第23話

大層なことを言って入るが、

軽々避けるなんてことは出来ない。

それこそやれるのはチート能力を使いこなせる奴とかだろう。俺はまだこの体に魂が慣れきれていない。


武器チートがあるとは言え大剣の重量とは相性は良くない。武器の恩恵に頼れないとなると使えるのは俺の、ケイトの身体だけ。



天使竜の突進に反応し、そこに合わせて俺も天使竜に向かって走り出す。


先ほどまでの微かな動きをよく観察して

賭けの形になってしまうが、

相手の性格がなんとなく分かった。

あの天使竜は己の武力に絶対的な自信を持っていて、不意打ちなどしなくても人間なんぞは倒せるぞ。なんて思っているのであろう。

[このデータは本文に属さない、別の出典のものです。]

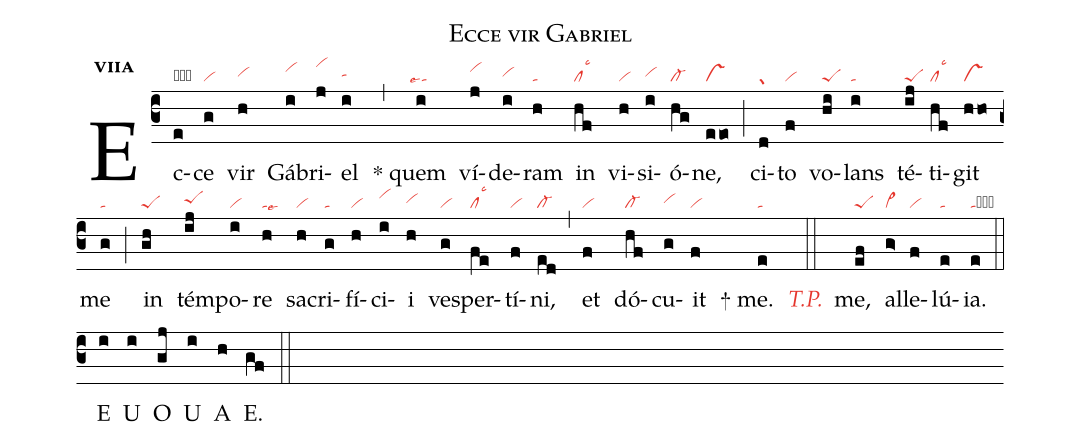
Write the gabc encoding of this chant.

name:Ecce vir Gabriel;
office-part:an;
mode:7a;
nabc-lines:1;
%%
initial-style: 1;
name: Ecce vir Gabriel;
mode:7;
office-part: Antiphona;
annotation: Ant.;
annotation:vii a;
nabc-lines:1;
%%
(c3) Ec(e|obta)ce(g|vi) vir(h|vihh) Gá(i|vihj)bri(j|vihl)el(i|tahh) (,) <sp>*</sp> quem(i|``talse4) ví(j|vihj)de(i|vihh)ram(h|ta) in(hf|cllsc3) vi(h|vi)si(i|vihh)ó(hg|cl-)ne,(eeo|vs) (;) ci(d|gr)to(f|vi) vo(hi|peS)lans(i|ta) té(ij|peS)ti(hf|cllsc3)git(hho|vs) me(g|ta) (;) in(gh|peS) tém(ij|peShh)po(i|vi)re(h|talse9) sa(h|vi)cri(g|ta)fí(h|vi)ci(i|vihj)i(h|vihh) ves(g|vi)per(fe|cllsc3)tí(f|vi)ni,(ed|cl-) (,) et(f|vi) dó(hf|cl-)cu(g|vihh)it(f|vi) <sp>+</sp> me.(e|ta) (::) <i><c>T.P. </c></i> me,(ef|peS) al(g>|vi>)le(f|vi)lú(e|ta)ia.(e|tacb) (::)
<eu> E(i) U(i) O(gj) U(i) A(h) E.(gf) </eu> (::)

こちらに向ける嘲笑や大剣を振るった時の気分が高揚してることを知らせるかのようなオーラの力強さ。


きっと武人としての心得があるのだろう。

下位級とはいえ、生物のカーストの中で最上位に君臨する竜種の神話に出てくる化け物。

多かれ少なかれプライドが芽生えているのであろう。


そもそもの竜種は己の力を誇示することが

快感のように感じるらしい。あの天使竜もその特徴は例外ではないだろう。


これだけ根拠があっても所詮、

推測の域を出ない。だからなのだ。

ここであちらが奇襲の形で体当たりをしてきたらこちらも対処できずにに死亡するだろう。


普通の俺なら考えられない異常な行動。

命の保証なんてないこの世界で危険に片足突っ込まず勝利なんてないと身体が本能で感じる。


命の危険を感じると体は不思議と高揚感を覚える。脳内麻薬で自身の精神安定を行なっているのか。

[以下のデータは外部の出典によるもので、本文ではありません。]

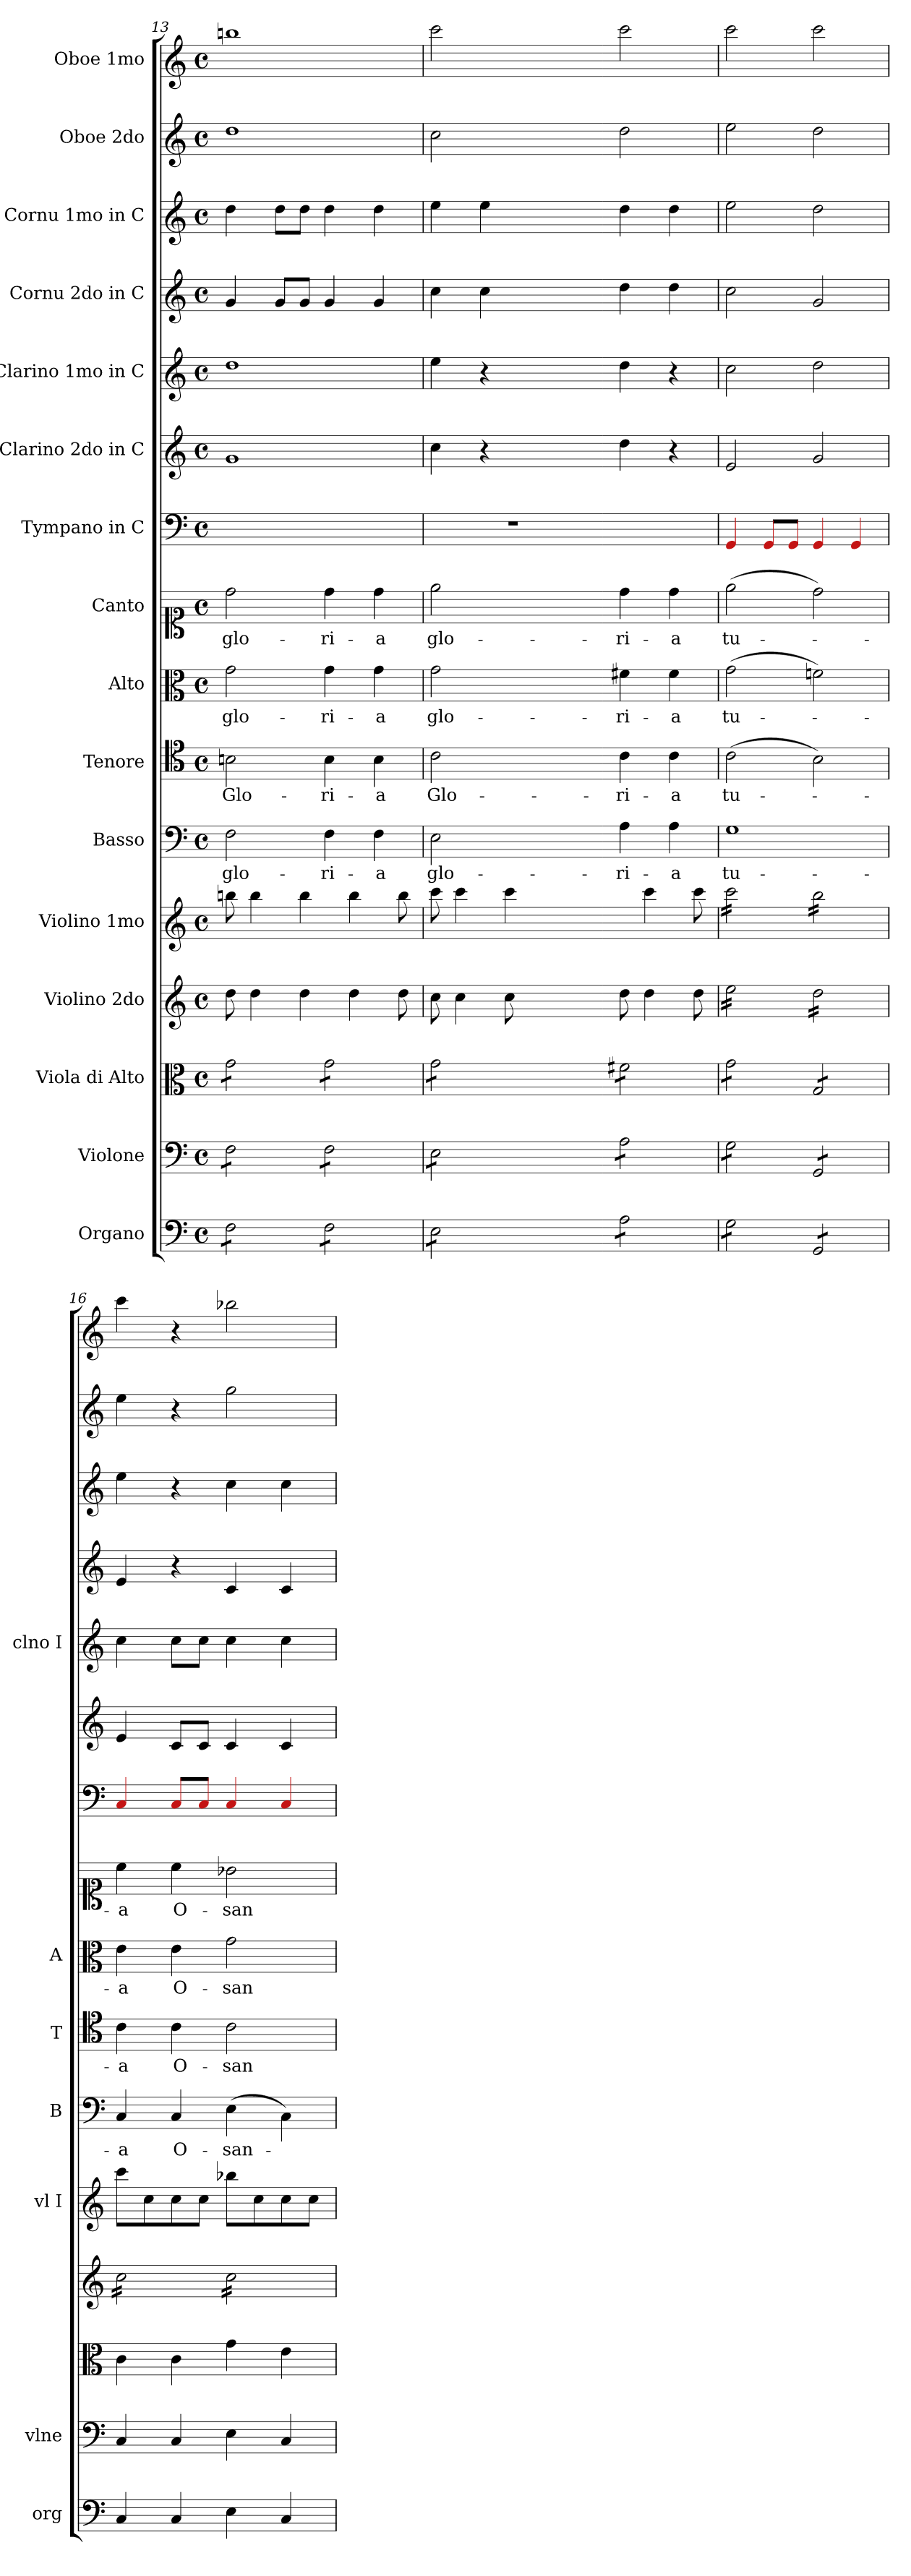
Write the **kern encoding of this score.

**kern	**kern	**kern	**kern	**kern	**kern	**text	**kern	**text	**kern	**text	**kern	**text	**kern	**kern	**kern	**kern	**kern	**kern	**kern
*part16	*part15	*part14	*part13	*part12	*part11	*part11	*part10	*part10	*part9	*part9	*part8	*part8	*part7	*part6	*part5	*part4	*part3	*part2	*part1
*staff16	*staff15	*staff14	*staff13	*staff12	*staff11	*staff11	*staff10	*staff10	*staff9	*staff9	*staff8	*staff8	*staff7	*staff6	*staff5	*staff4	*staff3	*staff2	*staff1
*I"Organo	*I"Violone	*I"Viola di Alto	*I"Violino 2do	*I"Violino 1mo	*I"Basso	*	*I"Tenore	*	*I"Alto	*	*I"Canto	*	*I"Tympano in C	*I"Clarino 2do in C	*I"Clarino 1mo in C	*I"Cornu 2do in C	*I"Cornu 1mo in C	*I"Oboe 2do	*I"Oboe 1mo
*I'org	*I'vlne	*	*	*I'vl I	*I'B	*	*I'T	*	*I'A	*	*	*	*	*	*I'clno I	*	*	*	*
*clefF4	*clefF4	*clefC3	*clefG2	*clefG2	*clefF4	*	*clefC4	*	*clefC3	*	*clefC1	*	*clefF4	*clefG2	*clefG2	*clefG2	*clefG2	*clefG2	*clefG2
*k[]	*k[]	*k[]	*k[]	*k[]	*k[]	*	*k[]	*	*k[]	*	*k[]	*	*k[]	*k[]	*k[]	*k[]	*k[]	*k[]	*k[]
*C:	*C:	*C:	*C:	*C:	*C:	*	*C:	*	*C:	*	*C:	*	*C:	*C:	*C:	*C:	*C:	*C:	*C:
*M4/4	*M4/4	*M4/4	*M4/4	*M4/4	*M4/4	*	*M4/4	*	*M4/4	*	*M4/4	*	*M4/4	*M4/4	*M4/4	*M4/4	*M4/4	*M4/4	*M4/4
*met(c)	*met(c)	*met(c)	*met(c)	*met(c)	*met(c)	*	*met(c)	*	*met(c)	*	*met(c)	*	*met(c)	*met(c)	*met(c)	*met(c)	*met(c)	*met(c)	*met(c)
=13	=13	=13	=13	=13	=13	=13	=13	=13	=13	=13	=13	=13	=13	=13	=13	=13	=13	=13	=13
*tremolo	*	*	*	*	*	*	*	*	*	*	*	*	*	*	*	*	*	*	*
*	*tremolo	*	*	*	*	*	*	*	*	*	*	*	*	*	*	*	*	*	*
*	*	*tremolo	*	*	*	*	*	*	*	*	*	*	*	*	*	*	*	*	*
8F\L	8F\L	8g\L	8dd\	8bbn\	2F\	glo-	2Bn\	Glo-	2g\	glo-	2dd\	glo-	1ryy	1g	1dd	4g/	4dd\	1dd	1bbn
8F\	8F\	8g\	4dd\	4bb\	.	.	.	.	.	.	.	.	.	.	.	.	.	.	.
8F\	8F\	8g\	.	.	.	.	.	.	.	.	.	.	.	.	.	8g/L	8dd\L	.	.
8F\J	8F\J	8g\J	4dd\	4bb\	.	.	.	.	.	.	.	.	.	.	.	8g/J	8dd\J	.	.
8F\L	8F\L	8g\L	.	.	4F\	-ri-	4B\	-ri-	4g\	-ri-	4dd\	-ri-	.	.	.	4g/	4dd\	.	.
8F\	8F\	8g\	4dd\	4bb\	.	.	.	.	.	.	.	.	.	.	.	.	.	.	.
8F\	8F\	8g\	.	.	4F\	-a	4B\	-a	4g\	-a	4dd\	-a	.	.	.	4g/	4dd\	.	.
8F\J	8F\J	8g\J	8dd\	8bb\	.	.	.	.	.	.	.	.	.	.	.	.	.	.	.
=14	=14	=14	=14	=14	=14	=14	=14	=14	=14	=14	=14	=14	=14	=14	=14	=14	=14	=14	=14
!	!	!	!	!	!	!LO:LY:i	!	!LO:LY:i	!	!LO:LY:i	!	!LO:LY:i	!	!	!	!	!	!	!
8E\L	8E\L	8g\L	8cc\	8ccc\	2E\	glo-	2c\	Glo-	2g\	glo-	2ee\	glo-	1r	4cc\	4ee\	4cc\	4ee\	2cc\	2ccc\
8E\	8E\	8g\	4cc\	4ccc\	.	.	.	.	.	.	.	.	.	.	.	.	.	.	.
8E\	8E\	8g\	.	.	.	.	.	.	.	.	.	.	.	4r	4r	4cc\	4ee\	.	.
8E\J	8E\J	8g\J	8cc\	4ccc\	.	.	.	.	.	.	.	.	.	.	.	.	.	.	.
2ryy	2ryy	2ryy	2ryy	.	2ryy	.	2ryy	.	2ryy	.	2ryy	.	.	2ryy	2ryy	2ryy	2ryy	2ryy	2ryy
.	.	.	.	4.ryy	.	.	.	.	.	.	.	.	.	.	.	.	.	.	.
=-	=-	=-	=-	=-	=-	=-	=-	=-	=-	=-	=-	=-	=-	=-	=-	=-	=-	=-	=-
!	!	!	!	!	!	!LO:LY:i	!	!LO:LY:i	!	!LO:LY:i	!	!LO:LY:i	!	!	!	!	!	!	!
8A\L	8A\L	8f#X\L	8dd\	8ryy	4A\	-ri-	4c\	-ri-	4f#X\	-ri-	4dd\	-ri-	2ryy	4dd\	4dd\	4dd\	4dd\	2dd\	2ccc\
8A\	8A\	8f#X\	4dd\	4ccc\	.	.	.	.	.	.	.	.	.	.	.	.	.	.	.
!	!	!	!	!	!	!LO:LY:i	!	!LO:LY:i	!	!LO:LY:i	!	!LO:LY:i	!	!	!	!	!	!	!
8A\	8A\	8f#X\	.	.	4A\	-a	4c\	-a	4f#\	-a	4dd\	-a	.	4r	4r	4dd\	4dd\	.	.
8A\J	8A\J	8f#X\J	8dd\	8ccc\	.	.	.	.	.	.	.	.	.	.	.	.	.	.	.
=15	=15	=15	=15	=15	=15	=15	=15	=15	=15	=15	=15	=15	=15	=15	=15	=15	=15	=15	=15
*	*	*	*tremolo	*	*	*	*	*	*	*	*	*	*	*	*	*	*	*	*
*	*	*	*	*tremolo	*	*	*	*	*	*	*	*	*	*	*	*	*	*	*
8G\L	8G\L	8g\L	16ee\LL	16ccc\LL	1G	tu-	(2c\	tu-	(2g\	tu-	(2ee\	tu-	4Re/	2e/	2cc\	2cc\	2ee\	2ee\	2ccc\
.	.	.	16ee\	16ccc\	.	.	.	.	.	.	.	.	.	.	.	.	.	.	.
8G\	8G\	8g\	16ee\	16ccc\	.	.	.	.	.	.	.	.	.	.	.	.	.	.	.
.	.	.	16ee\	16ccc\	.	.	.	.	.	.	.	.	.	.	.	.	.	.	.
8G\	8G\	8g\	16ee\	16ccc\	.	.	.	.	.	.	.	.	8Re/L	.	.	.	.	.	.
.	.	.	16ee\	16ccc\	.	.	.	.	.	.	.	.	.	.	.	.	.	.	.
8G\J	8G\J	8g\J	16ee\	16ccc\	.	.	.	.	.	.	.	.	8Re/J	.	.	.	.	.	.
.	.	.	16ee\JJ	16ccc\JJ	.	.	.	.	.	.	.	.	.	.	.	.	.	.	.
8GG/L	8GG/L	8G/L	16dd\LL	16bb\LL	.	.	2B\)	.	2fn\)	.	2dd\)	.	4Re/	2g/	2dd\	2g/	2dd\	2dd\	2ccc\
.	.	.	16dd\	16bb\	.	.	.	.	.	.	.	.	.	.	.	.	.	.	.
8GG/	8GG/	8G/	16dd\	16bb\	.	.	.	.	.	.	.	.	.	.	.	.	.	.	.
.	.	.	16dd\	16bb\	.	.	.	.	.	.	.	.	.	.	.	.	.	.	.
8GG/	8GG/	8G/	16dd\	16bb\	.	.	.	.	.	.	.	.	4Re/	.	.	.	.	.	.
.	.	.	16dd\	16bb\	.	.	.	.	.	.	.	.	.	.	.	.	.	.	.
8GG/J	8GG/J	8G/J	16dd\	16bb\	.	.	.	.	.	.	.	.	.	.	.	.	.	.	.
*	*	*Xtremolo	*	*	*	*	*	*	*	*	*	*	*	*	*	*	*	*	*
*	*Xtremolo	*	*	*	*	*	*	*	*	*	*	*	*	*	*	*	*	*	*
*Xtremolo	*	*	*	*	*	*	*	*	*	*	*	*	*	*	*	*	*	*	*
.	.	.	16dd\JJ	16bb\JJ	.	.	.	.	.	.	.	.	.	.	.	.	.	.	.
*	*	*	*	*Xtremolo	*	*	*	*	*	*	*	*	*	*	*	*	*	*	*
=16	=16	=16	=16	=16	=16	=16	=16	=16	=16	=16	=16	=16	=16	=16	=16	=16	=16	=16	=16
4C/	4C/	4c\	16cc\LL	8ccc\L	4C/	-a	4c\	-a	4e\	-a	4cc\	-a	4Ra/	4e/	4cc\	4e/	4ee\	4ee\	4ccc\
.	.	.	16cc\	.	.	.	.	.	.	.	.	.	.	.	.	.	.	.	.
.	.	.	16cc\	8cc\	.	.	.	.	.	.	.	.	.	.	.	.	.	.	.
.	.	.	16cc\	.	.	.	.	.	.	.	.	.	.	.	.	.	.	.	.
4C/	4C/	4c\	16cc\	8cc\	4C/	O-	4c\	O-	4e\	O-	4cc\	O-	8Ra/L	8c/L	8cc\L	4r	4r	4r	4r
.	.	.	16cc\	.	.	.	.	.	.	.	.	.	.	.	.	.	.	.	.
.	.	.	16cc\	8cc\J	.	.	.	.	.	.	.	.	8Ra/J	8c/J	8cc\J	.	.	.	.
.	.	.	16cc\JJ	.	.	.	.	.	.	.	.	.	.	.	.	.	.	.	.
4E\	4E\	4g\	16cc\LL	8bb-X\L	(4E\	-san-	2c\	-san-	2g\	-san-	2b-X\	-san-	4Ra/	4c/	4cc\	4c/	4cc\	2gg\	2bb-X\
.	.	.	16cc\	.	.	.	.	.	.	.	.	.	.	.	.	.	.	.	.
.	.	.	16cc\	8cc\	.	.	.	.	.	.	.	.	.	.	.	.	.	.	.
.	.	.	16cc\	.	.	.	.	.	.	.	.	.	.	.	.	.	.	.	.
4C/	4C/	4e\	16cc\	8cc\	4C\)	.	.	.	.	.	.	.	4Ra/	4c/	4cc\	4c/	4cc\	.	.
.	.	.	16cc\	.	.	.	.	.	.	.	.	.	.	.	.	.	.	.	.
.	.	.	16cc\	8cc\J	.	.	.	.	.	.	.	.	.	.	.	.	.	.	.
.	.	.	16cc\JJ	.	.	.	.	.	.	.	.	.	.	.	.	.	.	.	.
*	*	*	*Xtremolo	*	*	*	*	*	*	*	*	*	*	*	*	*	*	*	*
=	=	=	=	=	=	=	=	=	=	=	=	=	=	=	=	=	=	=	=
*-	*-	*-	*-	*-	*-	*-	*-	*-	*-	*-	*-	*-	*-	*-	*-	*-	*-	*-	*-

俺の推論は正しく、天使竜は突進の勢いをプラスにした大剣を横なぎにふるう。


俺はスキルの一つ、「身体能力向上」をフルに発動する。

このスキルは転生前に1番使っていたスキルとも言えるほど使用していて、使い方は魂に刻まれているのだ。このスキルは血液が体を流れるように、体内の魔力を循環させる。

ただし、全身を光の速さで駆けるほど早くだが。体に魔力の循環を強く促すと、体が魔力の力に呼応するように強化されるのだ。


スキルが発動することで体が感じる感覚が一味変わる。


時の流れがゆっくりと遅くなり、

それに反比例して俺の体は素早く動く。

万力の力を得たように漲ったエネルギーは

転生前と遜色がない。


相手方からしたら敵が唐突に大きく強化されて、知覚しているであろう俺のオーラが先ほどまでと別人の如くに研ぎ澄まされていることに動揺したのだろう。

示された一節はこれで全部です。